### EXERCISE TASK
From the records below, give the lines from the one with "pose: elev=18.1 azim=119.0" up to and including the one with "Dot at: (227, 297)" as a numbered list, omitting blank lines.

### SUPPLIED ENTRIES
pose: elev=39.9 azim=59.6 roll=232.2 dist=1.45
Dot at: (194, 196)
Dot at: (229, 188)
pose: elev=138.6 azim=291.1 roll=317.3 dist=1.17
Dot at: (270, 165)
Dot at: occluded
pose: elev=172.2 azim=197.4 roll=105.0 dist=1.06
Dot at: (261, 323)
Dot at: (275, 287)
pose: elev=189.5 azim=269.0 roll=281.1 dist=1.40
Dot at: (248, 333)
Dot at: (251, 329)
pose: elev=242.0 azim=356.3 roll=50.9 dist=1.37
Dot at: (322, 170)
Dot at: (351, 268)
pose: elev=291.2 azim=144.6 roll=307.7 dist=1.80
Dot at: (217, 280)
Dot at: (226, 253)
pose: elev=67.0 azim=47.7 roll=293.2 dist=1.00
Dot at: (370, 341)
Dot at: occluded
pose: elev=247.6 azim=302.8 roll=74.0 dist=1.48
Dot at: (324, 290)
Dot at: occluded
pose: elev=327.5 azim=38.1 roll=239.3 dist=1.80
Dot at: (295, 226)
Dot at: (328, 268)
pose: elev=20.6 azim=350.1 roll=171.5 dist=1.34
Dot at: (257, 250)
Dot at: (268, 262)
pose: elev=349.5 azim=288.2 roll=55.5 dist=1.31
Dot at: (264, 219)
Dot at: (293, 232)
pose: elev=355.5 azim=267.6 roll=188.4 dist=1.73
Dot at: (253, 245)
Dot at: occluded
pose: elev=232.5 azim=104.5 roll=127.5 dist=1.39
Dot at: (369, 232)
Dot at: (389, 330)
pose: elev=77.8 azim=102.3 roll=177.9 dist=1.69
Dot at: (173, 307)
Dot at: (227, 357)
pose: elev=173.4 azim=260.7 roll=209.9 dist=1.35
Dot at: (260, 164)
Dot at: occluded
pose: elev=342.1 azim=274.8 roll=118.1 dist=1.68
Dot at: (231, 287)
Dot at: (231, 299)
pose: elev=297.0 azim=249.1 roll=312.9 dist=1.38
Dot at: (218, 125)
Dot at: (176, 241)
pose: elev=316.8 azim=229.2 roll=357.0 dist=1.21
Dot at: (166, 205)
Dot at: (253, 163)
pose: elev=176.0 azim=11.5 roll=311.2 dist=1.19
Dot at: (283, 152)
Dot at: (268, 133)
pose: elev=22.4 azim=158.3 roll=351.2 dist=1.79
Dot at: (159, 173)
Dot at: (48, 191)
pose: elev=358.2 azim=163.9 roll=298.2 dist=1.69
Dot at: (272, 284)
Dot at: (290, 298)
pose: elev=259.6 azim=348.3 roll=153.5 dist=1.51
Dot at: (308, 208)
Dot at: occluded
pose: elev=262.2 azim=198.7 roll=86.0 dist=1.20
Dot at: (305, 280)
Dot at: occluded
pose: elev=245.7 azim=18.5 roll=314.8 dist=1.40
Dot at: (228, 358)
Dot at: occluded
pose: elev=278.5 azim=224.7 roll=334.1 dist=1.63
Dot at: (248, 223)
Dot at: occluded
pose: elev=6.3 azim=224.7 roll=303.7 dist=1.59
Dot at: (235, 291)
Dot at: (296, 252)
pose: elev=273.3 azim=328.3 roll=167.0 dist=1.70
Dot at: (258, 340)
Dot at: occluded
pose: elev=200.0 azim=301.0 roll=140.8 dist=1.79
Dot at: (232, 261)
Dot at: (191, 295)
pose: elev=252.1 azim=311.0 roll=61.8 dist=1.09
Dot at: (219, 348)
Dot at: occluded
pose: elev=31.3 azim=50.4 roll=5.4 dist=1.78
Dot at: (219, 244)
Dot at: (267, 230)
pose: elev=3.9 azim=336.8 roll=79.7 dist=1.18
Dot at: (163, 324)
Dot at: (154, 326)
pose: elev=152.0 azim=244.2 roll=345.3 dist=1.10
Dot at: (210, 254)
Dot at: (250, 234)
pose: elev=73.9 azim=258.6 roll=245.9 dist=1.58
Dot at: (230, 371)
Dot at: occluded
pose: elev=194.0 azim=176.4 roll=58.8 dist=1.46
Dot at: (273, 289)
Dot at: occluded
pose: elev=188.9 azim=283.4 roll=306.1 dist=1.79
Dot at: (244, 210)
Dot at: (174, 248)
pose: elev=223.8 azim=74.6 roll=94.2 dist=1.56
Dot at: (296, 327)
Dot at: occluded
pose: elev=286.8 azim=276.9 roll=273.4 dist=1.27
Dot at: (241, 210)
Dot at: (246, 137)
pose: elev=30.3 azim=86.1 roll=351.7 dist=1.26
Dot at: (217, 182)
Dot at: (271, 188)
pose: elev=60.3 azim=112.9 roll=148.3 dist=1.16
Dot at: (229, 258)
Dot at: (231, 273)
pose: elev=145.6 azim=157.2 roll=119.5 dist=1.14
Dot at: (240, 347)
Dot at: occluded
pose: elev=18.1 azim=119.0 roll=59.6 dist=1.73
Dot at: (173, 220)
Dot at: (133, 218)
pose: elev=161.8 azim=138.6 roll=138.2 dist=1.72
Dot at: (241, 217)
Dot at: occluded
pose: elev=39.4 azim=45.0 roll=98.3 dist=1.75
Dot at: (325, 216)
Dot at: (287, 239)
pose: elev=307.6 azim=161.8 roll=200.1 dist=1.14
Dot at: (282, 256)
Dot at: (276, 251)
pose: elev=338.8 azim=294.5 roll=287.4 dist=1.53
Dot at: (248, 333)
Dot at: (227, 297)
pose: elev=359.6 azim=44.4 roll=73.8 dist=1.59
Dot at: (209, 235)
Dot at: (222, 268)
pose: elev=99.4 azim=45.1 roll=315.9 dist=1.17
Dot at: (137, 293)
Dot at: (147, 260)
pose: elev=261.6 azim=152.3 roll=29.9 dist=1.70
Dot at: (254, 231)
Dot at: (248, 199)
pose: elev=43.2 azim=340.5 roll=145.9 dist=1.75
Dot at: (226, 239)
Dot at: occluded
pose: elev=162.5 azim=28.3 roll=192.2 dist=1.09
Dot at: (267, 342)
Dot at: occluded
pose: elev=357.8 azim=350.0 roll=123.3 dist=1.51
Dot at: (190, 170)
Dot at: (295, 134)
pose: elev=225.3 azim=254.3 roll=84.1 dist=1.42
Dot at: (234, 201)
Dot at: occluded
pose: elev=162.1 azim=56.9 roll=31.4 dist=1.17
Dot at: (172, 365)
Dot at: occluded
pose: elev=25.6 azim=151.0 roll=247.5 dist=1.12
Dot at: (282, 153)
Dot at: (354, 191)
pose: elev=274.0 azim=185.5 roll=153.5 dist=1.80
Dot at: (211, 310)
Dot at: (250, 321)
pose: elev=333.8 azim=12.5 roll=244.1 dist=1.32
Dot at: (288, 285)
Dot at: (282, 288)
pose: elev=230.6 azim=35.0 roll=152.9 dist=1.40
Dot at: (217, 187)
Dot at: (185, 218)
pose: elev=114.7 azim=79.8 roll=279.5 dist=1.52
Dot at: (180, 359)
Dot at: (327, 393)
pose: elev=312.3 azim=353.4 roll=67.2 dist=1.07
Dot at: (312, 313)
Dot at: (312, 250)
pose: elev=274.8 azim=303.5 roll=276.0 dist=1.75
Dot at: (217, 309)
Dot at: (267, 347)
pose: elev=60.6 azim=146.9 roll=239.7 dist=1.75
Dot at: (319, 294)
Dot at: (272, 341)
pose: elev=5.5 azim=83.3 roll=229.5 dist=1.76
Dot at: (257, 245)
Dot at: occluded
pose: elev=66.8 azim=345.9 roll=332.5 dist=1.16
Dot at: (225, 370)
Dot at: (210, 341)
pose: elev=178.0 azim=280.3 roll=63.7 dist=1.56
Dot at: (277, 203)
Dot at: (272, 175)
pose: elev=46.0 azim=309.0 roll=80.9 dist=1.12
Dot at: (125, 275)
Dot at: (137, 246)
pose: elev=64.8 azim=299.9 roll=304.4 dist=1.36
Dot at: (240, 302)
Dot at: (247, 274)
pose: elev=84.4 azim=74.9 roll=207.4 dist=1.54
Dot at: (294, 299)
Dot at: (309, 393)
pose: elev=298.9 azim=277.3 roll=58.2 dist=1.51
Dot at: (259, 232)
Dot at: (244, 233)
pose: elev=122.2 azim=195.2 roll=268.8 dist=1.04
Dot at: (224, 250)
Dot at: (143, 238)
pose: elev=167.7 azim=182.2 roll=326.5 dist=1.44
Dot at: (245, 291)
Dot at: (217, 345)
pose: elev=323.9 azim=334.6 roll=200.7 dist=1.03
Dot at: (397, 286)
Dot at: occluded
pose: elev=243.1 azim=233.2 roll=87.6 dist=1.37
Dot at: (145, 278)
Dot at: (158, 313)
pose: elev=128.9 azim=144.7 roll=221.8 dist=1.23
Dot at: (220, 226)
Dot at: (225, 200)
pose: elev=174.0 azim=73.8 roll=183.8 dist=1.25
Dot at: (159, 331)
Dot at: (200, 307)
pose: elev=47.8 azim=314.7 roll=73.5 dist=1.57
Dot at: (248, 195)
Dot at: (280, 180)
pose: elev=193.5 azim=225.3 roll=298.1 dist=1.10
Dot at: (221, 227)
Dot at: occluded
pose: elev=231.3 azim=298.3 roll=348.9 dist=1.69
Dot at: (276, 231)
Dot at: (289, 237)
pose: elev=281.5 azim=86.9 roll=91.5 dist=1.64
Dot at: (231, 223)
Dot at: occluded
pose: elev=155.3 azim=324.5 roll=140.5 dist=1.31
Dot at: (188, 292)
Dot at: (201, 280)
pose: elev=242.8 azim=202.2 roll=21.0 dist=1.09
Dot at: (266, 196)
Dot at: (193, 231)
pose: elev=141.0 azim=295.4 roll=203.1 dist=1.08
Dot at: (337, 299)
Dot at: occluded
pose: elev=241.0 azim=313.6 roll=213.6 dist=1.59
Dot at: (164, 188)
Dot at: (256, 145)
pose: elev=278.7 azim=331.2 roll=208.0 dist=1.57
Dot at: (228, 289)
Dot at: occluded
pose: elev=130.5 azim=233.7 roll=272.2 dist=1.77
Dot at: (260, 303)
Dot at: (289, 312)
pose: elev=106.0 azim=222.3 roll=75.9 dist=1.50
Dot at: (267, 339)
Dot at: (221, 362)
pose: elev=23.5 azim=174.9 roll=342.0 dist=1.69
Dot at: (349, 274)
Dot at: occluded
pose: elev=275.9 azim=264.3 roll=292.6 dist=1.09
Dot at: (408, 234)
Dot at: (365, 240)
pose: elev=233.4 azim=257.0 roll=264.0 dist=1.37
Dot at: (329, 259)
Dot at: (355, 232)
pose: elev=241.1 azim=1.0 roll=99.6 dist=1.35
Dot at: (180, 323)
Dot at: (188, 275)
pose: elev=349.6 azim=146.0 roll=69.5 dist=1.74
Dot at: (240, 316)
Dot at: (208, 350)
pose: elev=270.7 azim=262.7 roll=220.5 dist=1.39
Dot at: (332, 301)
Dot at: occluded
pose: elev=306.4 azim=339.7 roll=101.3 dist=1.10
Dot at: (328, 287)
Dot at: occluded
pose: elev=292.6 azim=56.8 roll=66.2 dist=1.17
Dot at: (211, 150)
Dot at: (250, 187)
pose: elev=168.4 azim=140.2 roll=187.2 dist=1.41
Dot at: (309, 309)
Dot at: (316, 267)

### COMPLETED EXERCISE
1. pose: elev=18.1 azim=119.0 roll=59.6 dist=1.73
2. Dot at: (173, 220)
3. Dot at: (133, 218)
4. pose: elev=161.8 azim=138.6 roll=138.2 dist=1.72
5. Dot at: (241, 217)
6. Dot at: occluded
7. pose: elev=39.4 azim=45.0 roll=98.3 dist=1.75
8. Dot at: (325, 216)
9. Dot at: (287, 239)
10. pose: elev=307.6 azim=161.8 roll=200.1 dist=1.14
11. Dot at: (282, 256)
12. Dot at: (276, 251)
13. pose: elev=338.8 azim=294.5 roll=287.4 dist=1.53
14. Dot at: (248, 333)
15. Dot at: (227, 297)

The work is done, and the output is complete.